Where does the word "wastebasket" occur in the entries below? Copy every line that has it.
-- INPUT DATA follows --
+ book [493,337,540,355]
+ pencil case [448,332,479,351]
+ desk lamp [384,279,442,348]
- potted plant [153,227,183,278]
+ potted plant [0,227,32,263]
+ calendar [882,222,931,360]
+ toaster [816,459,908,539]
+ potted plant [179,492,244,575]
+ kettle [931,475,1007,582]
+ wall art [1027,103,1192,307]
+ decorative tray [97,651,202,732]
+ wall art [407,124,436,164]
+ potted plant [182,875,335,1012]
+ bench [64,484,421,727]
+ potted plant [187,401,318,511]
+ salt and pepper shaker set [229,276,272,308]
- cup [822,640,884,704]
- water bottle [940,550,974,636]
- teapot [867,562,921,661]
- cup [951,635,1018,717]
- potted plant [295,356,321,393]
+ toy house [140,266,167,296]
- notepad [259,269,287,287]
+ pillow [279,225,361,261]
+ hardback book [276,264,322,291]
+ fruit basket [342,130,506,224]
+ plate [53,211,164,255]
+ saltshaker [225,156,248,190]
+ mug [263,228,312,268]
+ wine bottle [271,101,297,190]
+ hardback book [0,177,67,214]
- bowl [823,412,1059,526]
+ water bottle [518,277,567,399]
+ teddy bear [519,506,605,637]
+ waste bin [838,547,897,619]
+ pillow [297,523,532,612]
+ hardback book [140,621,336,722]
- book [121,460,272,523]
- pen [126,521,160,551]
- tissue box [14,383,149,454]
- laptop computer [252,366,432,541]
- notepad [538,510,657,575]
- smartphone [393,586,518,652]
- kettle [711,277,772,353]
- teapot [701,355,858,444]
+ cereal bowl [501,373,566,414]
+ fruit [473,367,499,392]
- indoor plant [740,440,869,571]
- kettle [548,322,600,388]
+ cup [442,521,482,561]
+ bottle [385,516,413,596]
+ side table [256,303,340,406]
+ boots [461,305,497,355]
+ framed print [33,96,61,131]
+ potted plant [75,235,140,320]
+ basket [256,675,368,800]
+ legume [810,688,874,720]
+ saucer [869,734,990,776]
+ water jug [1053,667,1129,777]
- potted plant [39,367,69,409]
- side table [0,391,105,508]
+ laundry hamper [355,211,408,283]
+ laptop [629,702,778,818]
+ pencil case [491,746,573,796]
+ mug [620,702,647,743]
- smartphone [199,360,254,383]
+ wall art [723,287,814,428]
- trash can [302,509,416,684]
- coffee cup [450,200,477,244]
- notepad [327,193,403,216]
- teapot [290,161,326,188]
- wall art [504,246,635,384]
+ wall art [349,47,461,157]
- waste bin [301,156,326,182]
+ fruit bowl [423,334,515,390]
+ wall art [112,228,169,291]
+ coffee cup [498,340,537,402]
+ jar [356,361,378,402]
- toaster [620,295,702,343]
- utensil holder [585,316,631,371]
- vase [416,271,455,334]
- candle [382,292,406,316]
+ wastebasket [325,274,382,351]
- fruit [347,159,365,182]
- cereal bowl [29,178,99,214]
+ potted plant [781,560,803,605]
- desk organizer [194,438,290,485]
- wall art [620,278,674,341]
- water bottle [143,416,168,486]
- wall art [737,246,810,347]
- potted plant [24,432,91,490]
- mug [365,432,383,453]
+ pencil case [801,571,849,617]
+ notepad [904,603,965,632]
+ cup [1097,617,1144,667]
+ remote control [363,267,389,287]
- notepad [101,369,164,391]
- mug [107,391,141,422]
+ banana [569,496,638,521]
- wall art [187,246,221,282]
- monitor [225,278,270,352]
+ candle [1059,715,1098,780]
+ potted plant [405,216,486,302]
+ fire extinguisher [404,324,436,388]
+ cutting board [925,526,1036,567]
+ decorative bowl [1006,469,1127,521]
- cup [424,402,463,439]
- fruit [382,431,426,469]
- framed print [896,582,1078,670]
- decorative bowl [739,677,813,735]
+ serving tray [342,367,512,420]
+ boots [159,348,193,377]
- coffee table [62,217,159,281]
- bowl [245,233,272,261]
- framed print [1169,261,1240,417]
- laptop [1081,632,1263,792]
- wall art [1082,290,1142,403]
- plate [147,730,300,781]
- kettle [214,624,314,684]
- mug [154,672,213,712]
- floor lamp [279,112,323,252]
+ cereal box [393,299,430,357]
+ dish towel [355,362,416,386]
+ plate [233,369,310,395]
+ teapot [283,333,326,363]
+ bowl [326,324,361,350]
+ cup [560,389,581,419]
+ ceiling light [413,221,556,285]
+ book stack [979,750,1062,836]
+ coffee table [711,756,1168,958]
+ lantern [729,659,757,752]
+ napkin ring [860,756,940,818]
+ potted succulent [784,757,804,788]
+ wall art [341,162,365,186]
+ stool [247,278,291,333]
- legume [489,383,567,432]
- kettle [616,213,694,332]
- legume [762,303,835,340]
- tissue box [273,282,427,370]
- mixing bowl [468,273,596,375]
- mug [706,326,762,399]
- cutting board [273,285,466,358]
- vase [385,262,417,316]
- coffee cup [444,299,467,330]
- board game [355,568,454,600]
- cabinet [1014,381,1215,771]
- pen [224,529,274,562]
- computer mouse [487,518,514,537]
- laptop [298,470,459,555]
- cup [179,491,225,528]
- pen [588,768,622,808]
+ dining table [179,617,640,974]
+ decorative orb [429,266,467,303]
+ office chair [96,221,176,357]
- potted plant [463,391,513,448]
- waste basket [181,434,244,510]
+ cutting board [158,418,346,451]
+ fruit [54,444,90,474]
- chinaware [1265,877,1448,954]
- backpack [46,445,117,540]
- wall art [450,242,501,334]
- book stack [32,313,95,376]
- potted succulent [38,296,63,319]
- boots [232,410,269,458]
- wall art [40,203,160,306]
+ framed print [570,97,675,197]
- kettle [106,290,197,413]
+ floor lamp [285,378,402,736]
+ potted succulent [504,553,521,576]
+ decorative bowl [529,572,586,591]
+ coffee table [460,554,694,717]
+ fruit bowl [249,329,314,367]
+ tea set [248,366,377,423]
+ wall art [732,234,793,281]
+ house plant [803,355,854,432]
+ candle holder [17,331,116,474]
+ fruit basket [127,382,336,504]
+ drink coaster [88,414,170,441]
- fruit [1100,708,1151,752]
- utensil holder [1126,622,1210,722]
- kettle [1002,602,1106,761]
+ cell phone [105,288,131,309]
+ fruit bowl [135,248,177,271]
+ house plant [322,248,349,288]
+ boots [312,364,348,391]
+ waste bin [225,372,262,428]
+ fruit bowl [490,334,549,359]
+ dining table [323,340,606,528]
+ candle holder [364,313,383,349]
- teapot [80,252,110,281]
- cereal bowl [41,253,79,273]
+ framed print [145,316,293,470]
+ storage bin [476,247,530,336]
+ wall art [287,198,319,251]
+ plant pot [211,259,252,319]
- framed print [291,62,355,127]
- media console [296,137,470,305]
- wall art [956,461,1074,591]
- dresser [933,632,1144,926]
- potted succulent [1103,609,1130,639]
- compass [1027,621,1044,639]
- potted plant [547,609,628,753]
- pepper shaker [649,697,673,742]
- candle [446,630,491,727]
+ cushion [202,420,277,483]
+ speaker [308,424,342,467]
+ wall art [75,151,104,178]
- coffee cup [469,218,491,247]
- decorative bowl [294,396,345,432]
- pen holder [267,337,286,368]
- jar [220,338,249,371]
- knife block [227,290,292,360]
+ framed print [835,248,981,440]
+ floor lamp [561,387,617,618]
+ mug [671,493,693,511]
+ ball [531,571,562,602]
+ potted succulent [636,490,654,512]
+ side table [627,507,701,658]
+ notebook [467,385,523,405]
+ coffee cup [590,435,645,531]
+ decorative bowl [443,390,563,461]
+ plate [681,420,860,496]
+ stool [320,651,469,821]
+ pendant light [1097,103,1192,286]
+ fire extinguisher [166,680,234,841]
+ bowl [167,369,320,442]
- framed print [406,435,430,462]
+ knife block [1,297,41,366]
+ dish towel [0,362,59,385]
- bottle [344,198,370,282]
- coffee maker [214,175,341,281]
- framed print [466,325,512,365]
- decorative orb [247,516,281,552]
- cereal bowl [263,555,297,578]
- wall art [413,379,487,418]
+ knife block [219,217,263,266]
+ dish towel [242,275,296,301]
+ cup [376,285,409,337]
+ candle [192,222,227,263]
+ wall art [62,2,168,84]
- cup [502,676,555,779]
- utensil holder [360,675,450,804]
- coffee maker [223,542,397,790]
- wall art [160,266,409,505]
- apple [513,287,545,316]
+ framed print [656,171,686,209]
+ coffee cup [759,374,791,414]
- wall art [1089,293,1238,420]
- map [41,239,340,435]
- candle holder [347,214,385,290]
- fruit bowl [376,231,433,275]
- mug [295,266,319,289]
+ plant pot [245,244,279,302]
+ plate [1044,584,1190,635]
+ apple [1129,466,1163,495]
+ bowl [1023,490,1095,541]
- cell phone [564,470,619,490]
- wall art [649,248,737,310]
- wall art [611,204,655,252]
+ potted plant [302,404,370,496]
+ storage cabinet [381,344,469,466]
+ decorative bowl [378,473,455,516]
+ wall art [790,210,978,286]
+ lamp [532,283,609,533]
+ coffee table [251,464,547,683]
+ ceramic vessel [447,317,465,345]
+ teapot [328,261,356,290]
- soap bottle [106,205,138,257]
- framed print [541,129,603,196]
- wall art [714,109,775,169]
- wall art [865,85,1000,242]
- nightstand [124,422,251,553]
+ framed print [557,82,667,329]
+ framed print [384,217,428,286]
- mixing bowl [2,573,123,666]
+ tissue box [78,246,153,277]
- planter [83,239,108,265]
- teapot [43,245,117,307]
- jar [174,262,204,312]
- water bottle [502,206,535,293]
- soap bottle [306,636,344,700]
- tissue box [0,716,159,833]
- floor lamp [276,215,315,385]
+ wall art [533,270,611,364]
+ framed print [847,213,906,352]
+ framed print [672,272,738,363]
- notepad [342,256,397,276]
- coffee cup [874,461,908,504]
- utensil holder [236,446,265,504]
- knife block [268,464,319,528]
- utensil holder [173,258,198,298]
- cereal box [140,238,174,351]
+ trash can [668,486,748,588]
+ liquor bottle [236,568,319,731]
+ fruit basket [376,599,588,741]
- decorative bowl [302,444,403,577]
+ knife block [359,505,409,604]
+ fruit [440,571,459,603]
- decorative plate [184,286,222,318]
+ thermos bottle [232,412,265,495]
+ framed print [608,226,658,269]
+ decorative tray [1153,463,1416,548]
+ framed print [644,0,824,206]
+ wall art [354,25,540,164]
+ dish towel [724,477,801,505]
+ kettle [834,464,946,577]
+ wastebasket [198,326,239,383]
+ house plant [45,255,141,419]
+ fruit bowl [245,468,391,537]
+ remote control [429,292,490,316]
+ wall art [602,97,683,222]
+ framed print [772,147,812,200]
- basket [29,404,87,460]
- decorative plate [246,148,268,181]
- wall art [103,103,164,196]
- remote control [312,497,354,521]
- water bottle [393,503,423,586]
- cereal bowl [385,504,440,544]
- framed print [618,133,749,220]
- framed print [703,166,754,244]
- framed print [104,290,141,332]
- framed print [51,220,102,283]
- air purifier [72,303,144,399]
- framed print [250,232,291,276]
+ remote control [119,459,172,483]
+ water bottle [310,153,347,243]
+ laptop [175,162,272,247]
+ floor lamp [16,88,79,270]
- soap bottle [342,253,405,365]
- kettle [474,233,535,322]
-- INPUT DATA concluded --
(ANSWER TO THIS EXERCISE):
+ wastebasket [325,274,382,351]
+ wastebasket [198,326,239,383]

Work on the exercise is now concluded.